Ce n’est pas si souvent que le Palazzetto Bru Zane nous propose des enregistrements d’œuvres ayant déjà été gravées par le passé : ce fut le cas pour Thérèse de Massenet, ce l’est à nouveau pour Les Danaïdes de Salieri. Profitons donc de cette occasion assez rare pour jouer le jeu des comparaisons, impossible d’ordinaire puisque le Centre de musique romantique française nous offre en général le plaisir de nous révéler des inédits.
Comme nous le rappelions dans notre compte rendu du concert donné à Versailles, pas moins de trois intégrales ont en effet précédé celle qui paraît aujourd’hui, en 1983, 1990 et 2007. Dans ces différentes versions, les francophones étaient rares, et cela ne s’entendait que trop : pour un Jean-Philippe Laffont ou une Sophie Marin-Degor, que de chanteurs peu familiers de notre langue, à la diction pâteuse ou empruntée ! Signe des temps, ou retour à un bienheureux âge d’or où la maîtrise d’un français châtié était requise de tout chanteur international, les « étrangers » ici présents possèdent une diction admirable, indispensable pour la tragédie lyrique. Certes, dans l’urgence du direct, il leur échappe parfois une consonne insuffisamment nasalisée, une voyelle étrangement déformée ; ce sont là des détails qu’un enregistrement de studio aurait pu corriger, mais au détriment de l’énergie propre à une version de concert. Privé du contact avec le public, Christophe Rousset aurait-il communiqué à ses Talens Lyriques une pulsation aussi frénétique ? On est en droit de se le demander, d’autant plus que l’orchestre remplit ici une fonction essentielle, de l’ouverture au final en passant par les divertissements, et y compris dans les airs où il dépasse le rôle de simple accompagnement. Salieri fait du Gluck, bien sûr, mais on se rend compte qu’il a aussi entendu Mozart.

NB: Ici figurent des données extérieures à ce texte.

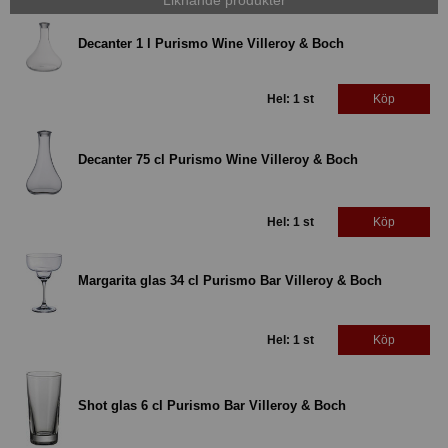
Decanter 1 l Purismo Wine Villeroy & Boch
Hel: 1 st
Köp
Decanter 75 cl Purismo Wine Villeroy & Boch
Hel: 1 st
Köp
Margarita glas 34 cl Purismo Bar Villeroy & Boch
Hel: 1 st
Köp
Shot glas 6 cl Purismo Bar Villeroy & Boch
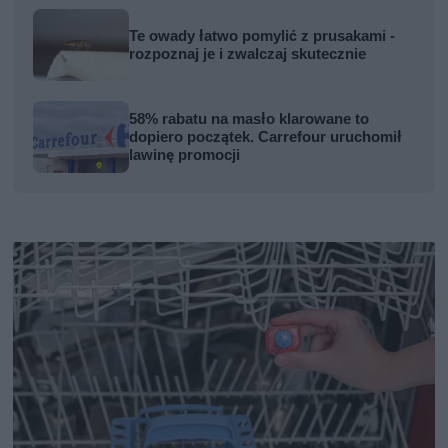
Te owady łatwo pomylić z prusakami -
rozpoznaj je i zwalczaj skutecznie
58% rabatu na masło klarowane to
dopiero początek. Carrefour uruchomił
lawinę promocji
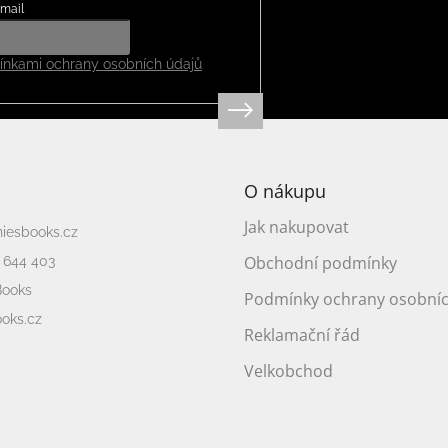
mail
nkami ochrany osobních údajů
O nákupu
Jak nakupovat
niesbooks.cz
Obchodní podmínky
 644 403
Books
Podmínky ochrany osobníc
oks.cz
Reklamační řád
Velkobchod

Les Danaïdes fut composé sur un livret adapté d’une Ipermestra livrée à Gluck par Calzabigi ; c’est dire le rôle central de l’héroïne, évidemment bien plus importante que ses quarante-neuf sœurs. Judith van Wanroij prête à Hypermnestre une voix d’une belle fraîcheur et une précieuse sincérité d’accents et, à travers ses différents monologues, elle sait rendre sensible le parcours torturé de cette fille de roi chargée d’une mission meurtrière. Sophie Marin-Degor en 2007 était sans doute plus totalement idiomatique, mais elle le cède à la soprano néerlandaise sur le plan du pur charme vocal.
Danaüs terrifiant, Tassis Christoyannis est un acteur-né, totalement investi dans la froideur vengeresse et calculatrice de son personnage, dont les noirs desseins percent même sous l’appel à profiter de la vie (« Jouissez du destin propice […] Sans bruit souvent la Mort se glisse / Et vous frappe au sein des plairis », chante-t-il à ses filles dès le premier acte). Dans le rôle galant de Lyncée, Philippe Talbot incarne l’innocence au milieu de tous ces personnages tourmentés. D’une limpidité quasi-enfantine, son timbre convient parfaitement à ce rôle.
Autour de ce trio, les autres interprètes jouent les utilités : la Plancippe Katia Velletaz a un air au premier acte et revient brièvement au dernier, tandis que Thomas Dolié, avant de finalement tuer Lyncée, n’a presque rien à chanter. Dommage que les Chantres du Centre musique baroque de Versailles ne manifestent pas toujours autant d’implication dramatique et de netteté d’articulation qu’on le souhaiterait, dans la mesure où le chœur est ici un protagoniste à part entière.